Mystical Symbolism: The Salon de la Rose+Croix in Paris, 1892–1897
28 October 2017–7 January 2018
Curated by Vivien Greene
Jean Delville, The Angel of Splendors (L’Ange des splendeurs), 1894. Oil on canvas, 127x 146 cm. Région de Bruxelles-Capitale, en prêt à long terme aux Musées royaux des Beaux-Arts de Belgique. © 2017 Artists Rights Society (ARS), New York / SABAM, Brussels. Photo: © Royal Museums of Fine Arts of Belgium, Brussels. J. Geleyns - Ro scan
This is the first museum exhibition to examine the art of the Salons de la Rose+Croix. In 1892, Joséphin Péladan (1859–1918), an eccentric critic, author, and Rosicrucian, founded the annual Salon de la Rose+Croix in Paris to showcase mystical Symbolist art. Mysterious, visionary, and mythical themes prevailed in the works at his salons, with images of femmes fragiles and fatales, androgynous creatures, chimeras, and incubi. International in scope, the salons featured artists from Belgium, Finland, France, the Netherlands, Spain, and Switzerland, among other countries. Emile-Antoine Bourdelle, Jean Delville, Rogelio de Egusquiza, Charles Filiger, Alphonse Osbert, Armand Point, Georges Rouault, Carlos Schwabe, Alexandre Séon, Ville Vallgren, and Félix Vallotton were among those who participated, and composers such as Erik Satie were also involved. The exhibition will be organized around common themes in the works, including the role of Orpheus, the adulation of the Italian Primitives, and the cult of personality—groupings that, in turn, will underscore the diverse and sometimes opposing concepts that informed Symbolism in the 1890s.
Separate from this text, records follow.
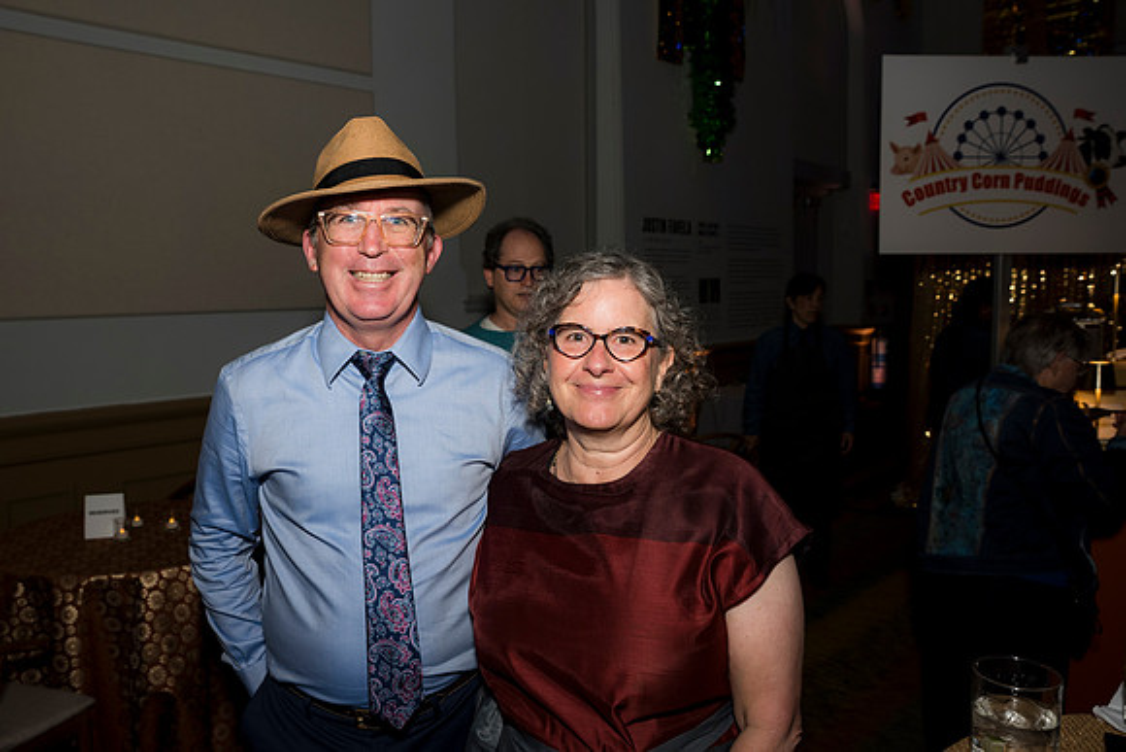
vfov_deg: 42.9
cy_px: 356
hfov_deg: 61.0
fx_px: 955
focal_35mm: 31
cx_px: 533
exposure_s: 1/160
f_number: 5.6
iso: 800
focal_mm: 29
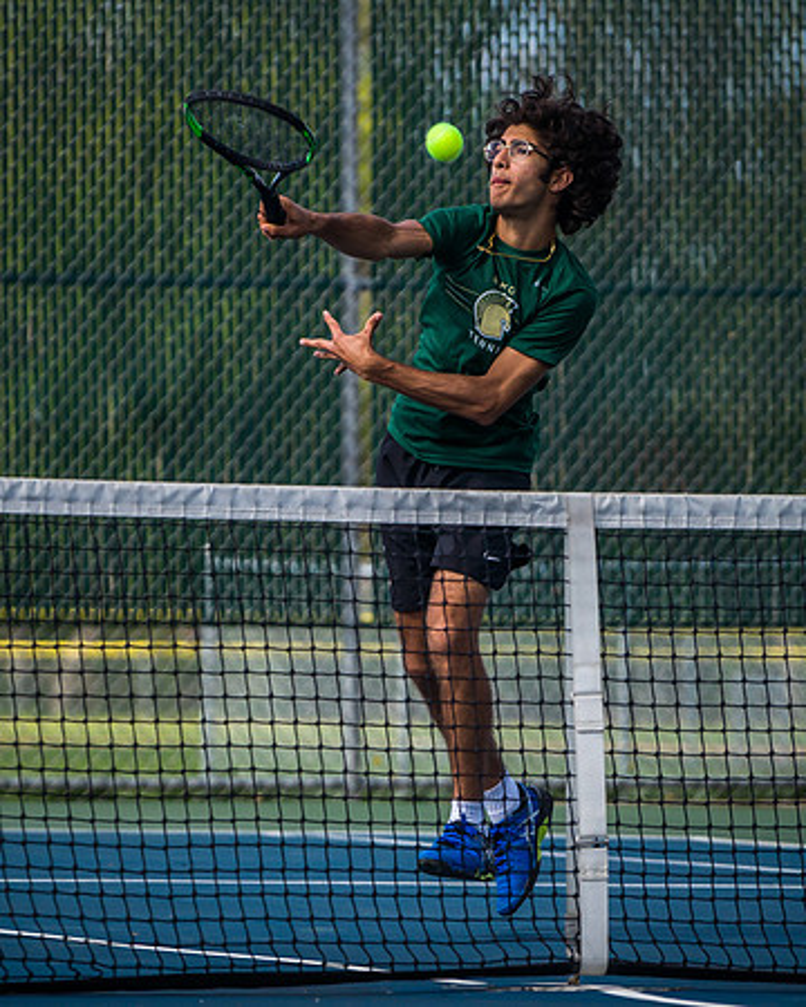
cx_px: 297
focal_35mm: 363
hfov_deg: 4.3
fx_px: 10814
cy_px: 485
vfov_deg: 5.3
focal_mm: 200
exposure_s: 1/3200
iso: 800
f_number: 4.5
Curated by Vivien Greene, Senior Curator, 19th- and Early 20th-Century Art, with the assistance of Ylinka Barotto, Curatorial Assistant, Solomon R. Guggenheim Museum, New York, Mystical Symbolism will portray a transnational cross section of artists, some better known than others, and allow for a fresh look at late 19th-century Symbolist art.